## TASK DATA:
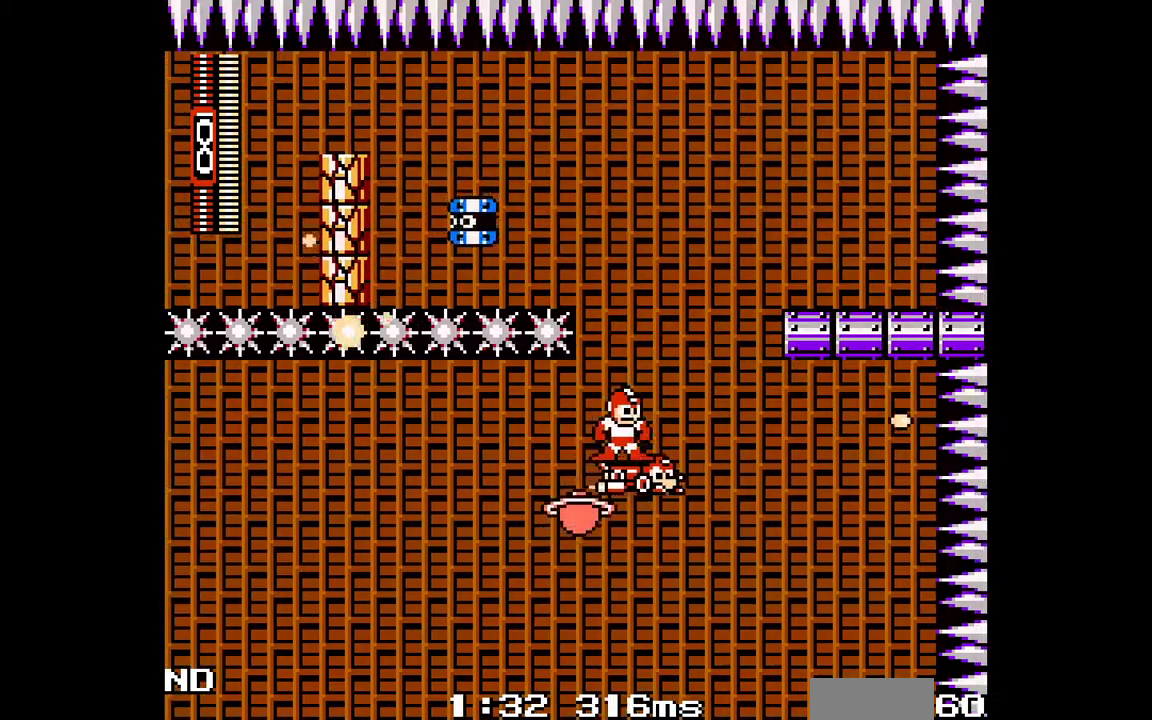
Gameplay with a controller (Nintendo layout); each line is a JSON object with the inputs held at the frame after it. "events" lists button and stick changes between this image and that frame as [ms after this image, input, new state], when the widget could be followed in between. Not read: A DPAD_DOWN DPAD_UP L3 R3.
{"buttons": ["B"], "events": [[383, "B", "down"]]}
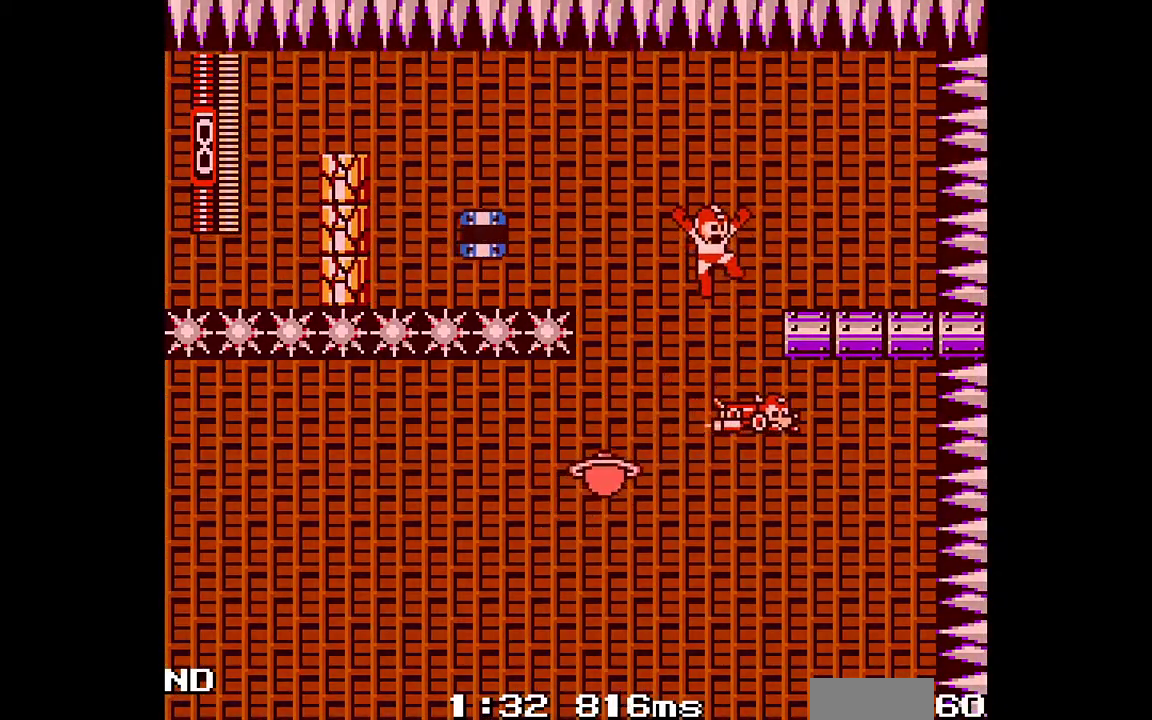
{"buttons": ["DPAD_LEFT"], "events": [[17, "DPAD_RIGHT", "down"], [167, "R1", "down"], [250, "DPAD_RIGHT", "up"], [267, "R1", "up"], [317, "B", "up"], [333, "L1", "down"], [417, "L1", "up"], [483, "DPAD_LEFT", "down"]]}
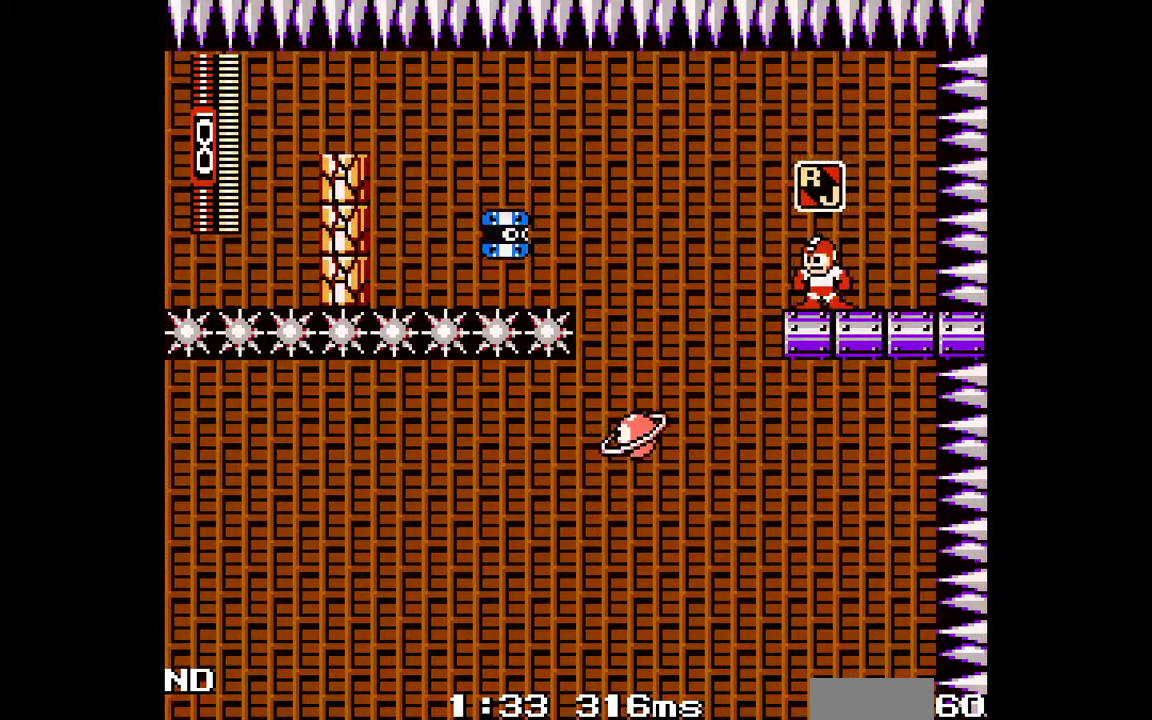
{"buttons": [], "events": [[50, "DPAD_LEFT", "up"]]}
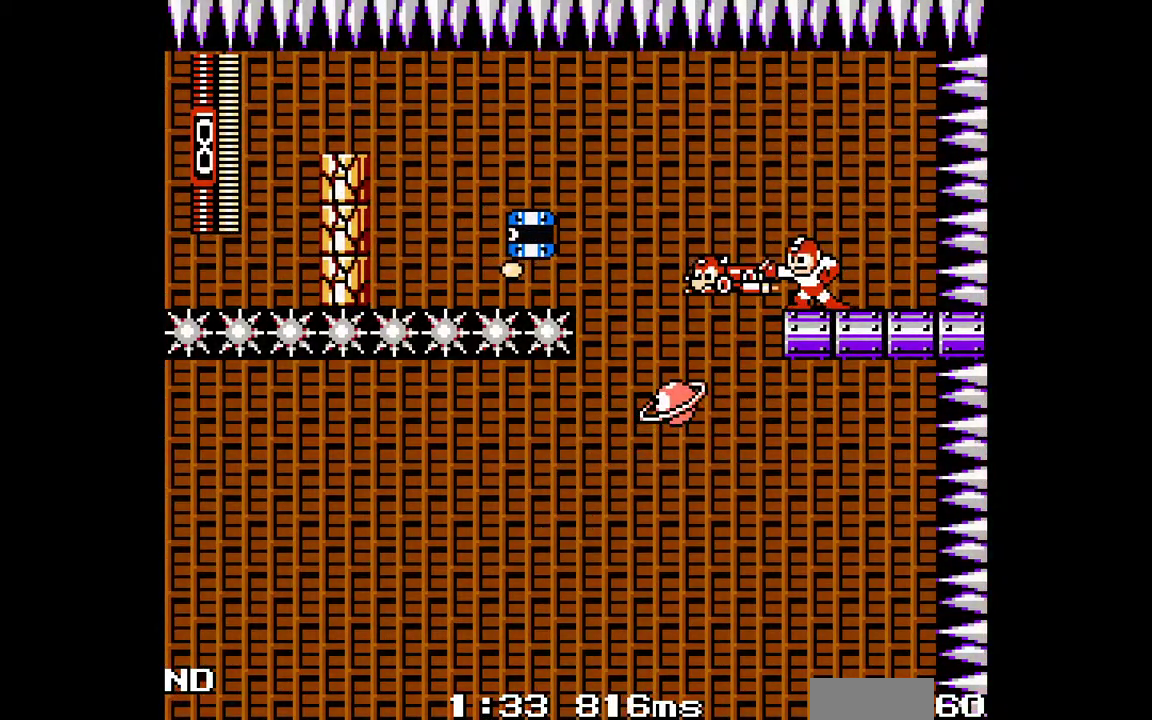
{"buttons": [], "events": [[150, "B", "down"], [183, "DPAD_LEFT", "down"], [233, "B", "up"], [350, "DPAD_LEFT", "up"]]}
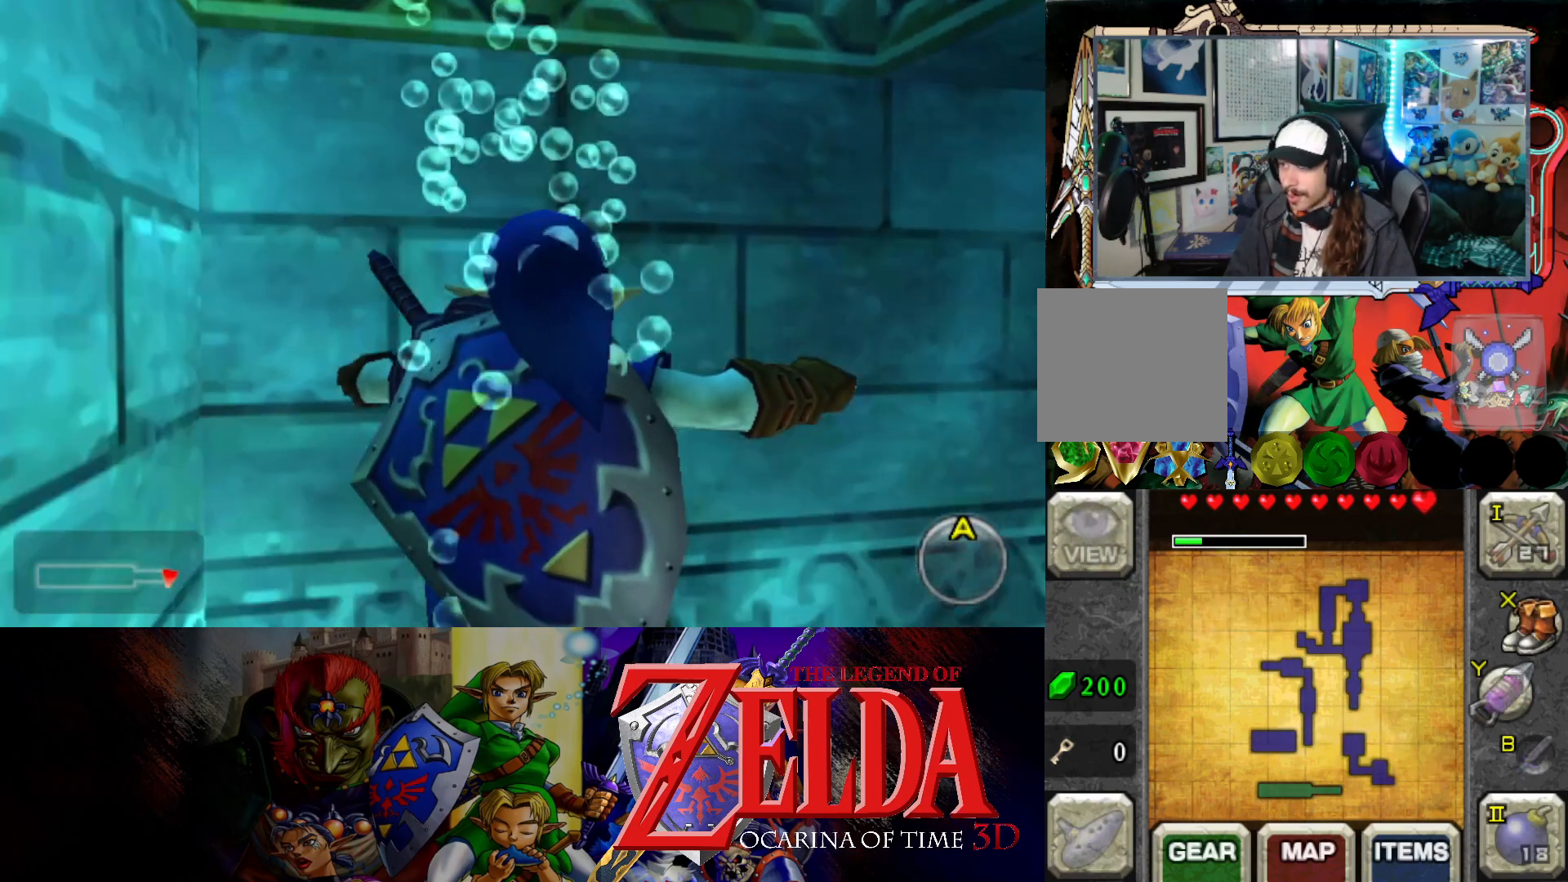
Gameplay with a controller (Xbox layout); each line is a JSON object with the inputs held at the frame after it. "events" lists button and stick changes between this image and that frame as [ms after this image, input, new state], when the widget could be followed in between. Not read: L2 R2.
{"buttons": [], "left_stick": "right", "right_stick": "center", "events": [[267, "left_stick", "right"]]}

## BRIEF:
Print the whole listing above once more, word for word, without its pictures.

## RESPONSE TO THIS TASK:
Gameplay with a controller (Nintendo layout); each line is a JSON object with the inputs held at the frame after it. "events" lists button and stick changes between this image and that frame as [ms after this image, input, new state], when the widget could be followed in between. Not read: A DPAD_DOWN DPAD_UP L3 R3.
{"buttons": ["B"], "events": [[383, "B", "down"]]}
{"buttons": ["DPAD_LEFT"], "events": [[17, "DPAD_RIGHT", "down"], [167, "R1", "down"], [250, "DPAD_RIGHT", "up"], [267, "R1", "up"], [317, "B", "up"], [333, "L1", "down"], [417, "L1", "up"], [483, "DPAD_LEFT", "down"]]}
{"buttons": [], "events": [[50, "DPAD_LEFT", "up"]]}
{"buttons": [], "events": [[150, "B", "down"], [183, "DPAD_LEFT", "down"], [233, "B", "up"], [350, "DPAD_LEFT", "up"]]}
Gameplay with a controller (Xbox layout); each line is a JSON object with the inputs held at the frame after it. "events" lists button and stick changes between this image and that frame as [ms after this image, input, new state], when the widget could be followed in between. Not read: L2 R2.
{"buttons": [], "left_stick": "right", "right_stick": "center", "events": [[267, "left_stick", "right"]]}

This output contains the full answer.